### [MATERIAL SHOWN]
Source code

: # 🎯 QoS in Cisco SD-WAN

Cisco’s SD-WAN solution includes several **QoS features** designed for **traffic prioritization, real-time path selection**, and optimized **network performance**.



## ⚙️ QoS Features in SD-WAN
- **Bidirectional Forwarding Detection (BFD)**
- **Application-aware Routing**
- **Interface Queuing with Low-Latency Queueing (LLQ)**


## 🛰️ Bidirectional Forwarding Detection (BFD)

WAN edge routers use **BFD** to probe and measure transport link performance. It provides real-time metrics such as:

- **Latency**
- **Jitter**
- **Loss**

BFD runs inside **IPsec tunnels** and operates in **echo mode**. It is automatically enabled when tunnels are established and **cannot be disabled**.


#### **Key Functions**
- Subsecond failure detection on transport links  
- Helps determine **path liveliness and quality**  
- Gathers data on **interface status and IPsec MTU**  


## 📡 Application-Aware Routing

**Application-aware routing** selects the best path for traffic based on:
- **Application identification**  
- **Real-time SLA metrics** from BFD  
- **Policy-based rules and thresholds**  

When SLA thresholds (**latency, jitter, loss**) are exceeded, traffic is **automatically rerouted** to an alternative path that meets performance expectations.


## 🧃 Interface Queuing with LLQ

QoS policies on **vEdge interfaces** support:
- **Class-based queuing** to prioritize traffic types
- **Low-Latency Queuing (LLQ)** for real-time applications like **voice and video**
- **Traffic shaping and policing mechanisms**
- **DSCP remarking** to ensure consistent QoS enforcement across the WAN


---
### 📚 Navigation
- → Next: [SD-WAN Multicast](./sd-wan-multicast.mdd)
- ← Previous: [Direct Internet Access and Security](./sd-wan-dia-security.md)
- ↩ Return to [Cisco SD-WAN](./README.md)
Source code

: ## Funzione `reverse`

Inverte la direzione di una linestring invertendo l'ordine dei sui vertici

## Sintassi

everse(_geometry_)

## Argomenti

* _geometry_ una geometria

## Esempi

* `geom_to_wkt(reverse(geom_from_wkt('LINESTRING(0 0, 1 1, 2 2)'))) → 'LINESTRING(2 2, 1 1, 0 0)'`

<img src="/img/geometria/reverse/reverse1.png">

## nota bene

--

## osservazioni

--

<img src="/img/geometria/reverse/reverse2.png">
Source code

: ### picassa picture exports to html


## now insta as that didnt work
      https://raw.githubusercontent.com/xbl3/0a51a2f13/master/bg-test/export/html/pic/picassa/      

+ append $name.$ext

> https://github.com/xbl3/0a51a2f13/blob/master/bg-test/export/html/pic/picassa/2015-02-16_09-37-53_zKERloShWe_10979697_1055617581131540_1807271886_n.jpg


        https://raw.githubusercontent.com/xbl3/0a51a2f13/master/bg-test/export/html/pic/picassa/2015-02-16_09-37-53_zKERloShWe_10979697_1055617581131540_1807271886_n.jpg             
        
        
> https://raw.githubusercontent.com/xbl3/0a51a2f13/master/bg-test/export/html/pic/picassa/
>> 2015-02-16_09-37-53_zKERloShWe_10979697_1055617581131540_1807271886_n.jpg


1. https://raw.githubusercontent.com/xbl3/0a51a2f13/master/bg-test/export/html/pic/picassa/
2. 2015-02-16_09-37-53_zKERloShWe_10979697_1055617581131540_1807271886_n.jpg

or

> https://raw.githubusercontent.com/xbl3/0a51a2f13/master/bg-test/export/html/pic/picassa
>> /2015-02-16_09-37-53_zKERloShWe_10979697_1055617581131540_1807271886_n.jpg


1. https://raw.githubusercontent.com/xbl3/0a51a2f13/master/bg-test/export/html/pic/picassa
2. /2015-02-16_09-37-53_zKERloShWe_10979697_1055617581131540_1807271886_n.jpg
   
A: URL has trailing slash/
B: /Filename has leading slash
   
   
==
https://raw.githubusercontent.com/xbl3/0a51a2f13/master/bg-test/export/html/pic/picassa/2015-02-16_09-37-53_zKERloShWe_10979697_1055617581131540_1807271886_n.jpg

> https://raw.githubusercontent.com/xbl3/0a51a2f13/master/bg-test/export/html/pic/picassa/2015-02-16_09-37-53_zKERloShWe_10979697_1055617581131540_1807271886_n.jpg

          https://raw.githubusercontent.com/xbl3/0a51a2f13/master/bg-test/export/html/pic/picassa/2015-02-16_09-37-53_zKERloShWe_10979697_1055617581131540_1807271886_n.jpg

### [INSTRUCTIONS TO FOLLOW]
Output each line of the material above. Nothing should differ from the original.

### [OUTPUT OF THE EXERCISE]
Source code

: # 🎯 QoS in Cisco SD-WAN

Cisco’s SD-WAN solution includes several **QoS features** designed for **traffic prioritization, real-time path selection**, and optimized **network performance**.



## ⚙️ QoS Features in SD-WAN
- **Bidirectional Forwarding Detection (BFD)**
- **Application-aware Routing**
- **Interface Queuing with Low-Latency Queueing (LLQ)**


## 🛰️ Bidirectional Forwarding Detection (BFD)

WAN edge routers use **BFD** to probe and measure transport link performance. It provides real-time metrics such as:

- **Latency**
- **Jitter**
- **Loss**

BFD runs inside **IPsec tunnels** and operates in **echo mode**. It is automatically enabled when tunnels are established and **cannot be disabled**.


#### **Key Functions**
- Subsecond failure detection on transport links  
- Helps determine **path liveliness and quality**  
- Gathers data on **interface status and IPsec MTU**  


## 📡 Application-Aware Routing

**Application-aware routing** selects the best path for traffic based on:
- **Application identification**  
- **Real-time SLA metrics** from BFD  
- **Policy-based rules and thresholds**  

When SLA thresholds (**latency, jitter, loss**) are exceeded, traffic is **automatically rerouted** to an alternative path that meets performance expectations.


## 🧃 Interface Queuing with LLQ

QoS policies on **vEdge interfaces** support:
- **Class-based queuing** to prioritize traffic types
- **Low-Latency Queuing (LLQ)** for real-time applications like **voice and video**
- **Traffic shaping and policing mechanisms**
- **DSCP remarking** to ensure consistent QoS enforcement across the WAN


---
### 📚 Navigation
- → Next: [SD-WAN Multicast](./sd-wan-multicast.mdd)
- ← Previous: [Direct Internet Access and Security](./sd-wan-dia-security.md)
- ↩ Return to [Cisco SD-WAN](./README.md)
Source code

: ## Funzione `reverse`

Inverte la direzione di una linestring invertendo l'ordine dei sui vertici

## Sintassi

everse(_geometry_)

## Argomenti

* _geometry_ una geometria

## Esempi

* `geom_to_wkt(reverse(geom_from_wkt('LINESTRING(0 0, 1 1, 2 2)'))) → 'LINESTRING(2 2, 1 1, 0 0)'`

<img src="/img/geometria/reverse/reverse1.png">

## nota bene

--

## osservazioni

--

<img src="/img/geometria/reverse/reverse2.png">
Source code

: ### picassa picture exports to html


## now insta as that didnt work
      https://raw.githubusercontent.com/xbl3/0a51a2f13/master/bg-test/export/html/pic/picassa/      

+ append $name.$ext

> https://github.com/xbl3/0a51a2f13/blob/master/bg-test/export/html/pic/picassa/2015-02-16_09-37-53_zKERloShWe_10979697_1055617581131540_1807271886_n.jpg


        https://raw.githubusercontent.com/xbl3/0a51a2f13/master/bg-test/export/html/pic/picassa/2015-02-16_09-37-53_zKERloShWe_10979697_1055617581131540_1807271886_n.jpg             
        
        
> https://raw.githubusercontent.com/xbl3/0a51a2f13/master/bg-test/export/html/pic/picassa/
>> 2015-02-16_09-37-53_zKERloShWe_10979697_1055617581131540_1807271886_n.jpg


1. https://raw.githubusercontent.com/xbl3/0a51a2f13/master/bg-test/export/html/pic/picassa/
2. 2015-02-16_09-37-53_zKERloShWe_10979697_1055617581131540_1807271886_n.jpg

or

> https://raw.githubusercontent.com/xbl3/0a51a2f13/master/bg-test/export/html/pic/picassa
>> /2015-02-16_09-37-53_zKERloShWe_10979697_1055617581131540_1807271886_n.jpg


1. https://raw.githubusercontent.com/xbl3/0a51a2f13/master/bg-test/export/html/pic/picassa
2. /2015-02-16_09-37-53_zKERloShWe_10979697_1055617581131540_1807271886_n.jpg
   
A: URL has trailing slash/
B: /Filename has leading slash
   
   
==
https://raw.githubusercontent.com/xbl3/0a51a2f13/master/bg-test/export/html/pic/picassa/2015-02-16_09-37-53_zKERloShWe_10979697_1055617581131540_1807271886_n.jpg

> https://raw.githubusercontent.com/xbl3/0a51a2f13/master/bg-test/export/html/pic/picassa/2015-02-16_09-37-53_zKERloShWe_10979697_1055617581131540_1807271886_n.jpg

          https://raw.githubusercontent.com/xbl3/0a51a2f13/master/bg-test/export/html/pic/picassa/2015-02-16_09-37-53_zKERloShWe_10979697_1055617581131540_1807271886_n.jpg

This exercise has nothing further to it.